Explanation of the configuration

otelcol.exporter.otlp: Configures the OTLP exporter to send data to specified endpoints.
otelcol.receiver.otlp: Sets up OTLP receivers for gRPC and HTTP protocols, defining how metrics, logs, and traces are received and forwarded.
otelcol.processor.memory_limiter: Implements a memory limiter to control memory usage, ensuring stability.
otelcol.processor.batch: Batches telemetry data before forwarding to improve performance and efficiency.
logging: Configures logging level and format for troubleshooting and monitoring Alloy’s operation.
otelcol.exporter.loki: Configures the exporter to send logs to Loki.
loki.write: Defines the endpoint for sending logs to Loki.
otelcol.exporter.otlp: Configures the exporter to send traces to Tempo.
otelcol.exporter.prometheus: Configures the exporter to send metrics to Prometheus.
prometheus.remote_write: Defines the endpoint for sending metrics to Prometheus.

Exposing Alloy services

The following service ports expose Alloy, making it accessible within the Kubernetes cluster:

- name: "grpc"
  port: 4317
  targetPort: 4317
  protocol: "TCP"
- name: "http"
  port: 4318
  targetPort: 4318
  protocol: "TCP"

Accessible via: alloy.monitoring.svc.cluster.local

Instrumentation of Metrics, Logs, and Traces

To send metrics, logs, and traces to Grafana Alloy, configure your applications to use the OpenTelemetry SDKs and set the endpoint to alloy.monitoring.svc.cluster.local.

Example for Metrics

from opentelemetry import metrics
from opentelemetry.sdk.metrics import MeterProvider
from opentelemetry.exporter.otlp.proto.grpc.metric_exporter import OtlpExporter

metrics.set_meter_provider(MeterProvider())
meter = metrics.get_meter(__name__)
exporter = OtlpExporter(endpoint="alloy.monitoring.svc.cluster.local:4317")

Example for Logs

from opentelemetry import logs
from opentelemetry.sdk.logs import LogEmitterProvider
from opentelemetry.exporter.otlp.proto.grpc.log_exporter import OtlpExporter

logs.set_log_emitter_provider(LogEmitterProvider())
emitter = logs.get_log_emitter(__name__)
exporter = OtlpExporter(endpoint="alloy.monitoring.svc.cluster.local:4317")

Example for Traces

from opentelemetry import trace
from opentelemetry.sdk.trace import TracerProvider
from opentelemetry.exporter.otlp.proto.grpc.trace_exporter import OtlpExporter

trace.set_tracer_provider(TracerProvider())
tracer = trace.get_tracer(__name__)
exporter = OtlpExporter(endpoint="alloy.monitoring.svc.cluster.local:4317")

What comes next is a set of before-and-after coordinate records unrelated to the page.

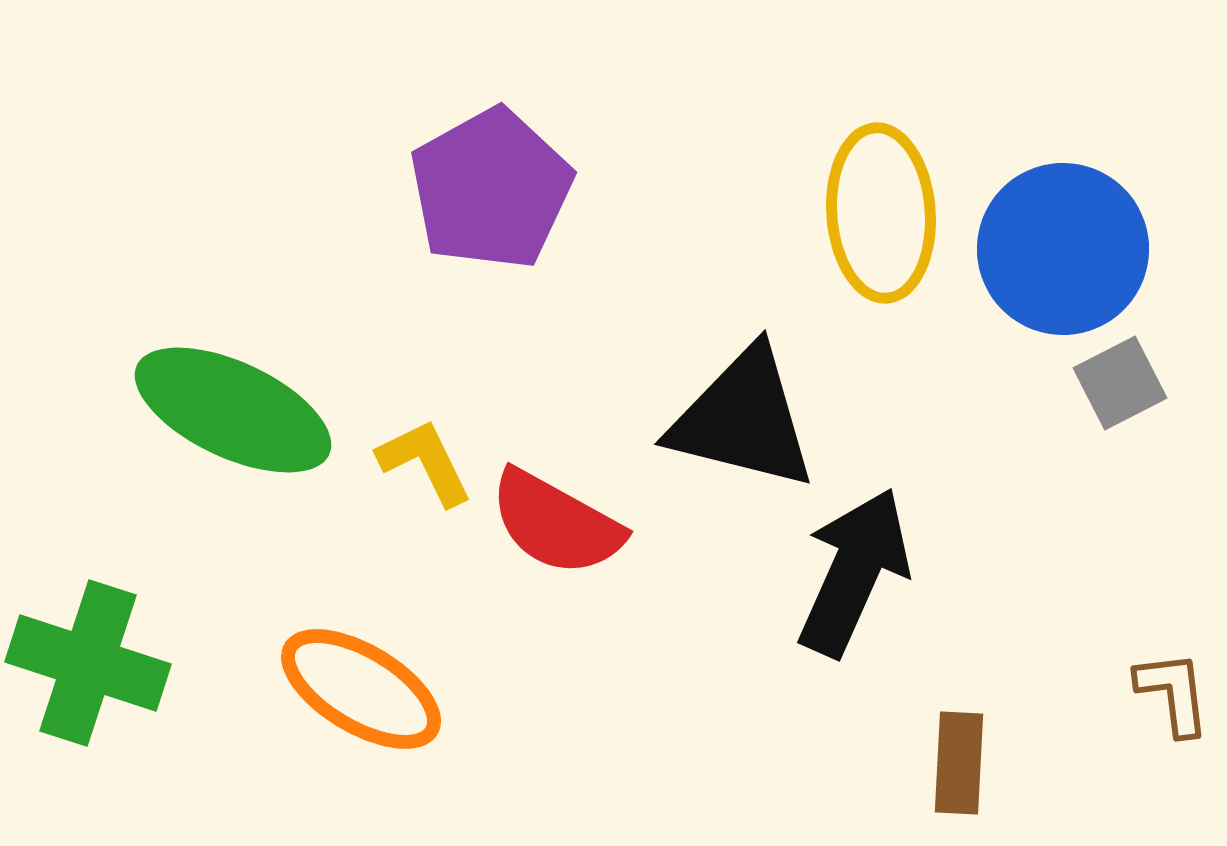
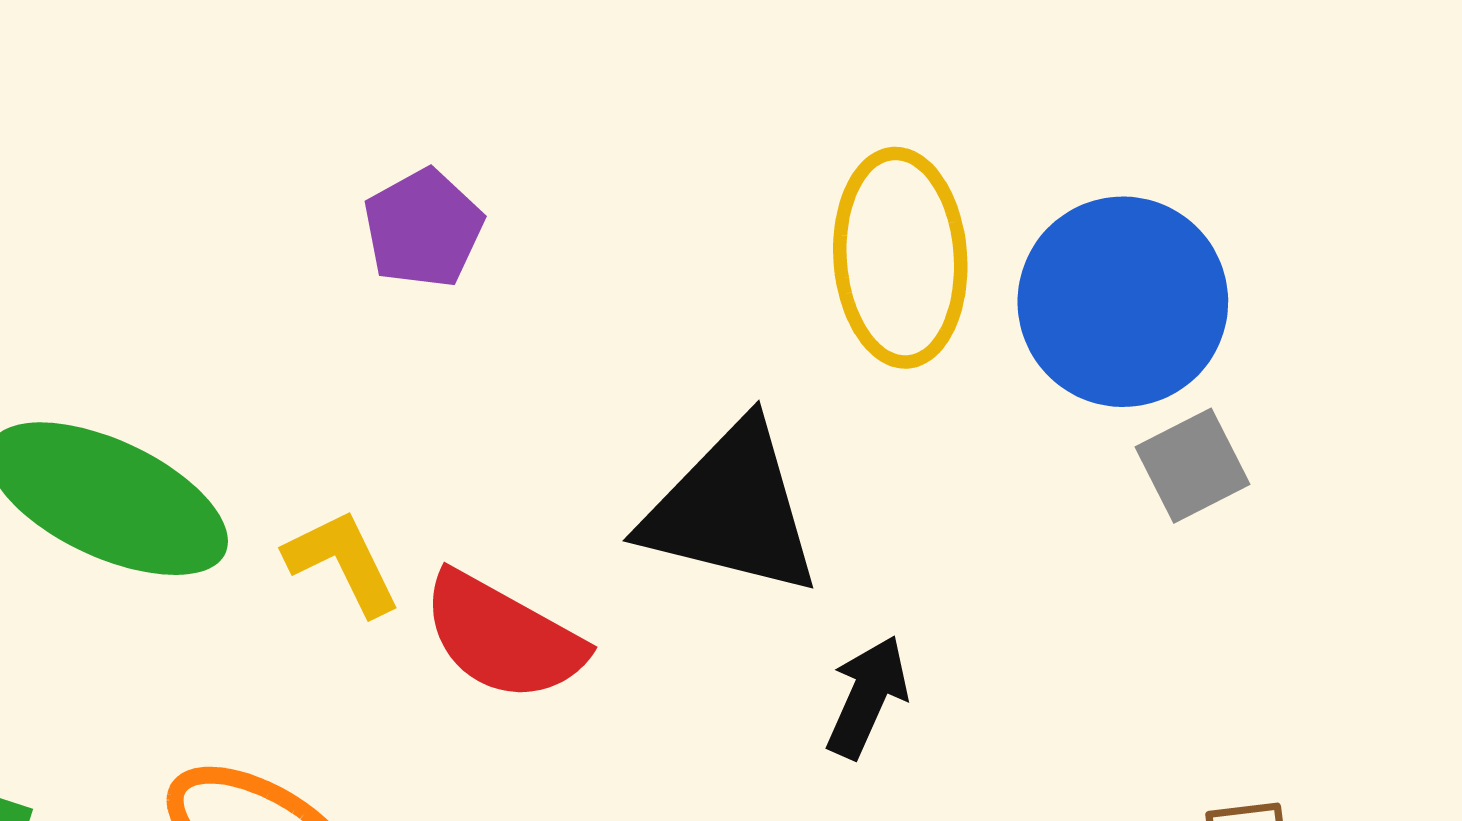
purple pentagon: (491, 189) -> (423, 228), size x0.6
black arrow: (854, 572) -> (867, 697), size x0.6

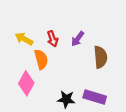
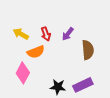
orange semicircle: (41, 59) -> (36, 52), turned 84
purple rectangle: (95, 97) -> (83, 85), turned -42

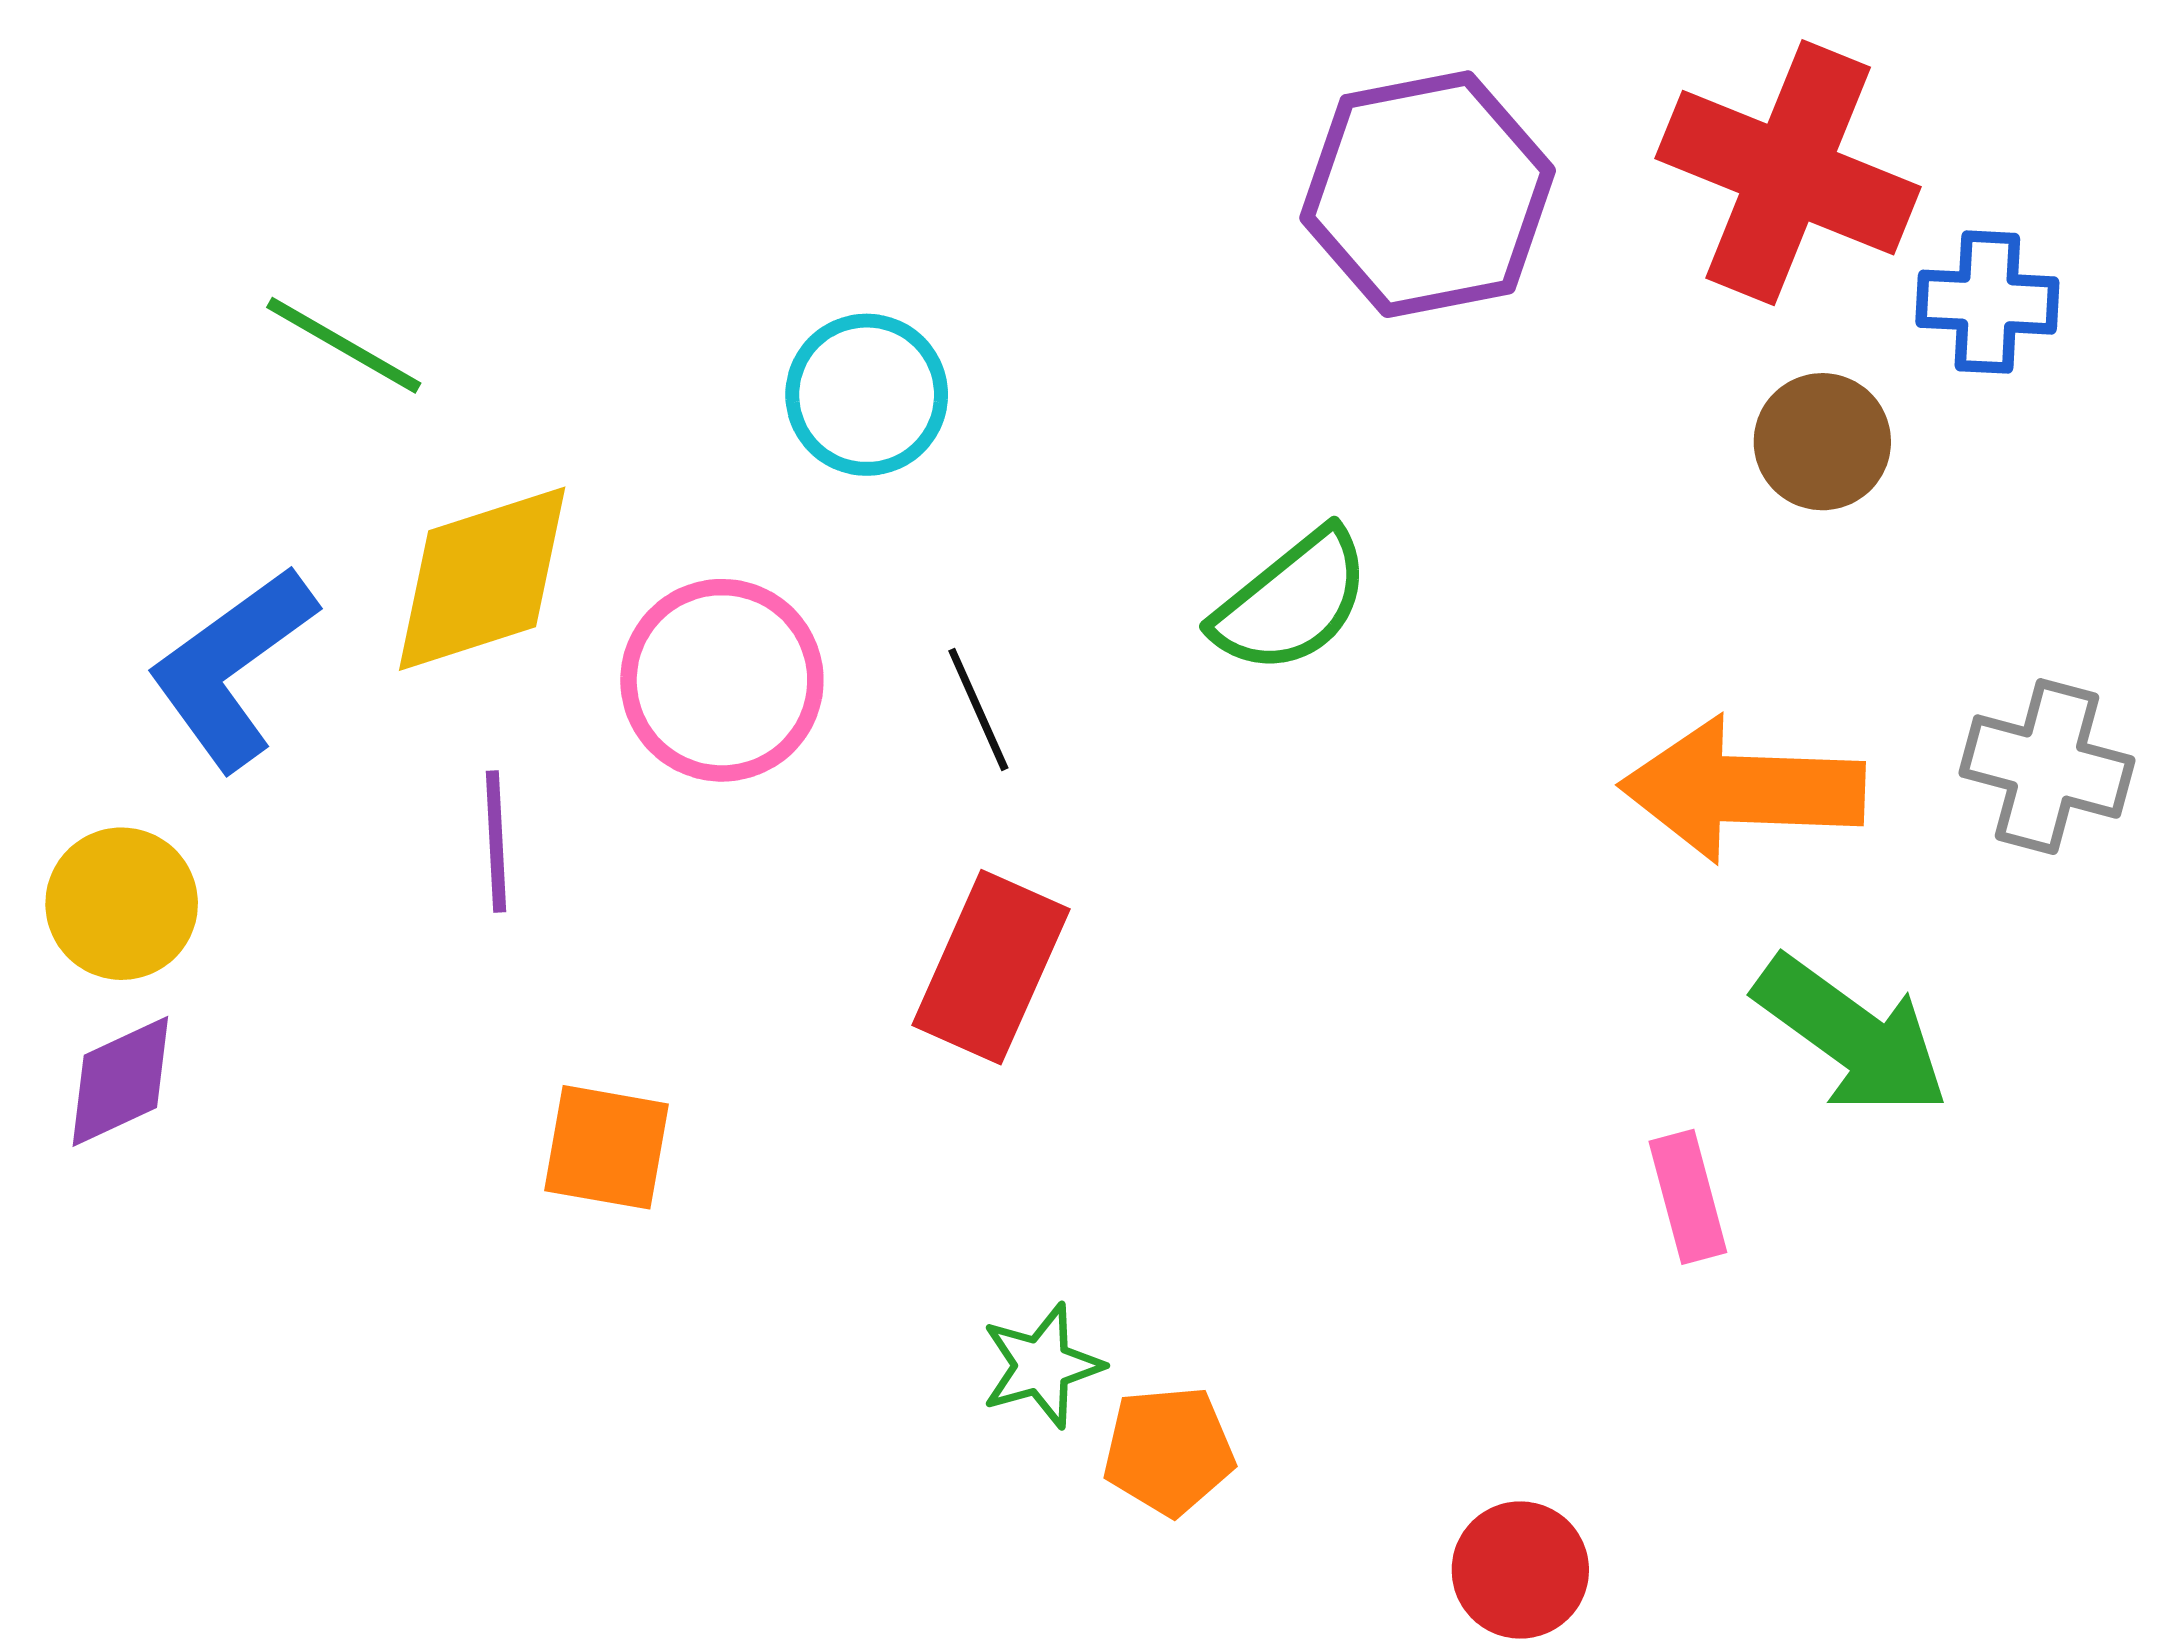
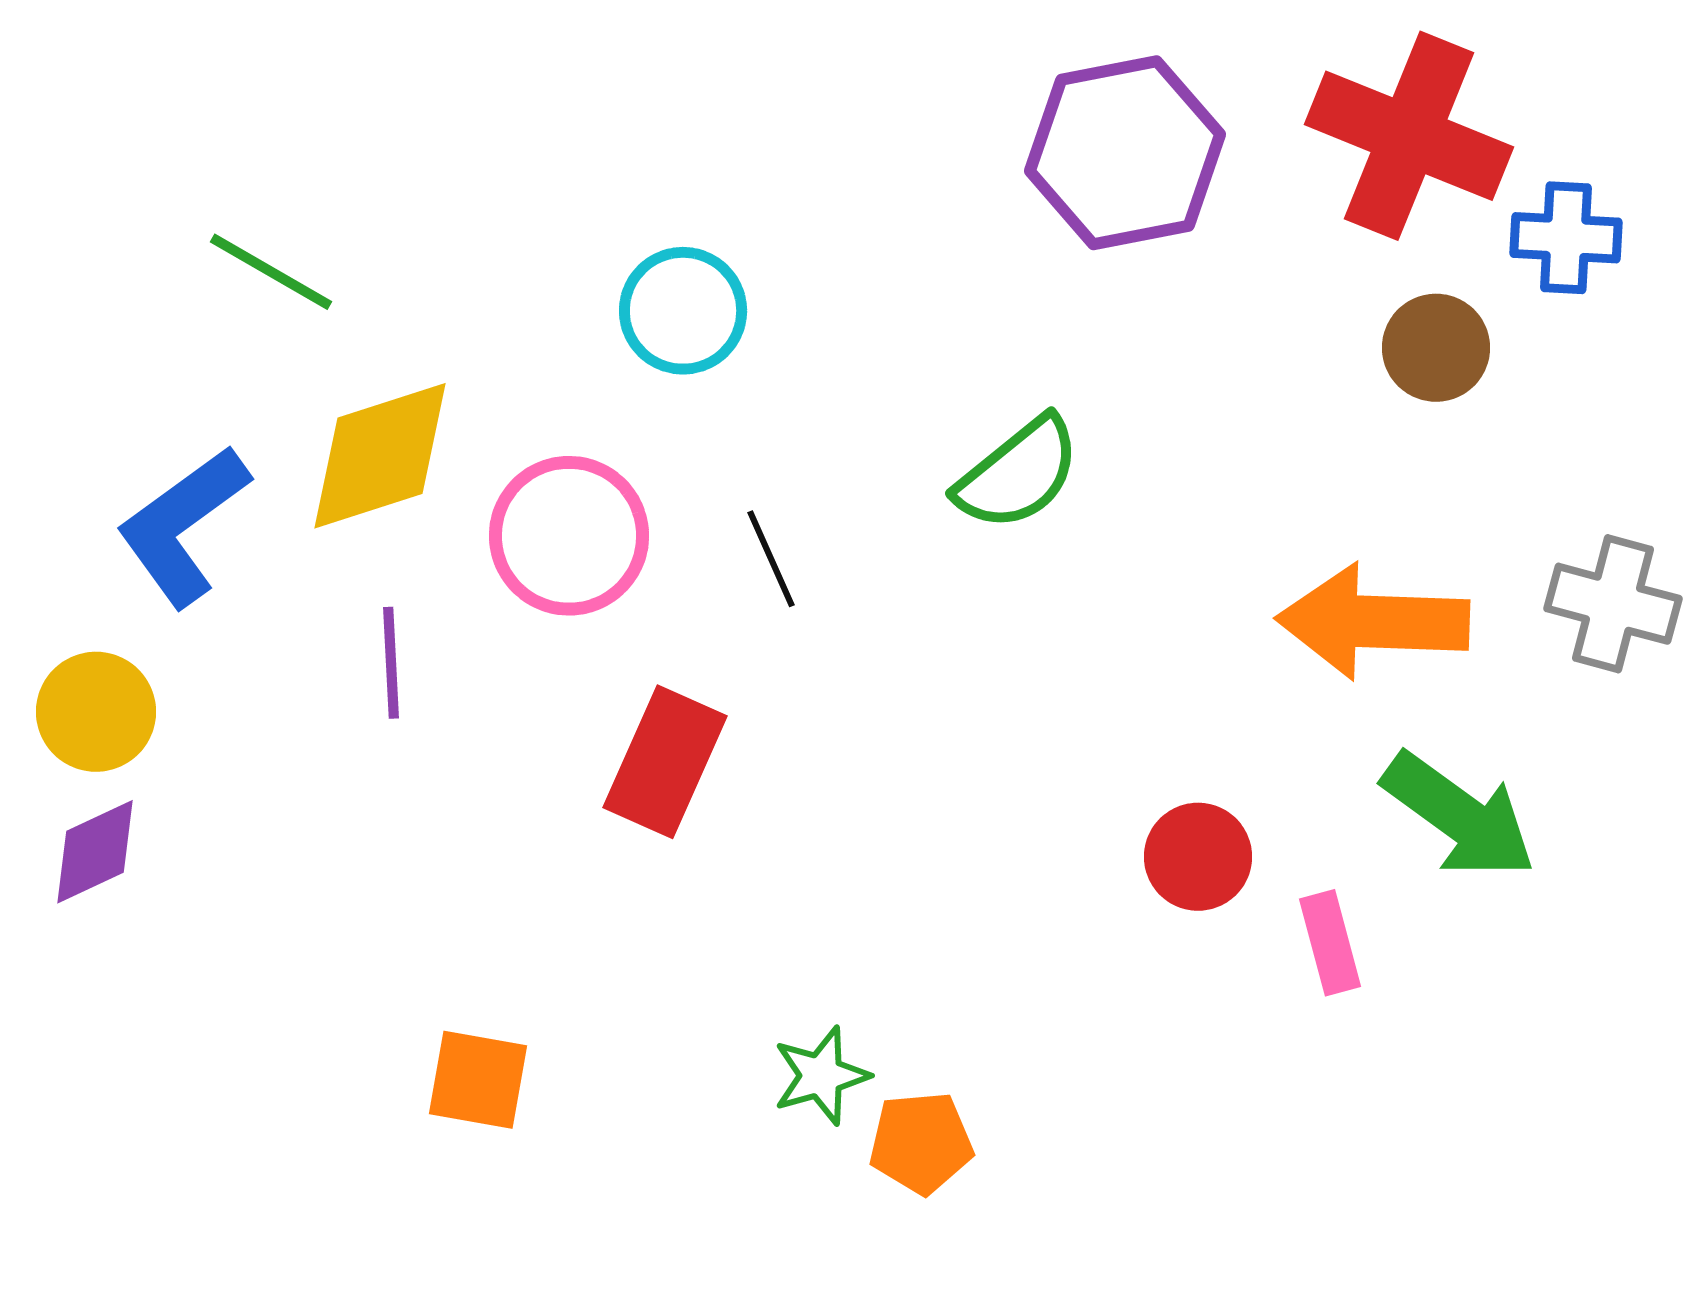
red rectangle: (991, 967) -> (665, 762), moved
orange square: (606, 1147) -> (478, 1080), moved
red circle: (1520, 1570) -> (1198, 857), moved

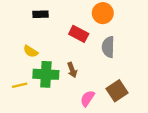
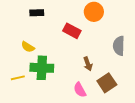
gray semicircle: (108, 47) -> (119, 46), moved
brown arrow: (72, 70) -> (88, 64), moved
pink semicircle: (87, 98) -> (80, 90), turned -63

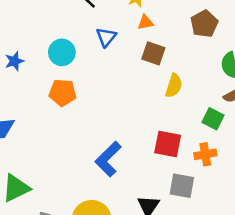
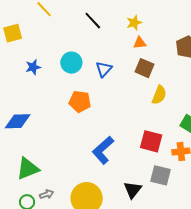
blue triangle: (106, 37) -> (104, 69), moved
orange pentagon: (63, 93) -> (80, 102), moved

Forwarding Data to Loki, Tempo, and Prometheus

Grafana Alloy processes and forwards the received data to the respective backends.

Logs are forwarded to Loki at http://loki.monitoring.svc.cluster.local:3100/loki/api/v1/push
Traces are forwarded to Tempo at http://tempo.monitoring.svc.cluster.local:4317
Metrics are forwarded to Prometheus at http://kube-prometheus-stack-prometheus.monitoring.svc.cluster.local:9090/api/v1/write

Using Grafana for Visualization

Grafana is available at https://grafana.inspection.alpha.canada.ca. Access is granted through the agency's GitHub organization.

Setting Up Grafana

Login to Grafana using your GitHub credentials.
Navigate to Dashboards to explore different directories like admin, devsecops, finesse, and nachet.
Use one of the three data sources:
- Prometheus for metrics
- Loki for logs
- Tempo for traces

Creating Dashboards

Go to Dashboards > New Dashboard.
Select the data source (Prometheus, Loki, or Tempo).
Create visualizations and configure panels as needed.

Current Dashboards

Most dashboards are under the devsecops folder, including:

Node Health Monitoring
ArgoCD Activity
Ingress-NGINX Traffic
Vulnerability Scans by Trivy and Falco

Future Updates

This documentation will be updated as we incorporate dashboards for client applications such as Fertiscan, Finesse and Nachet.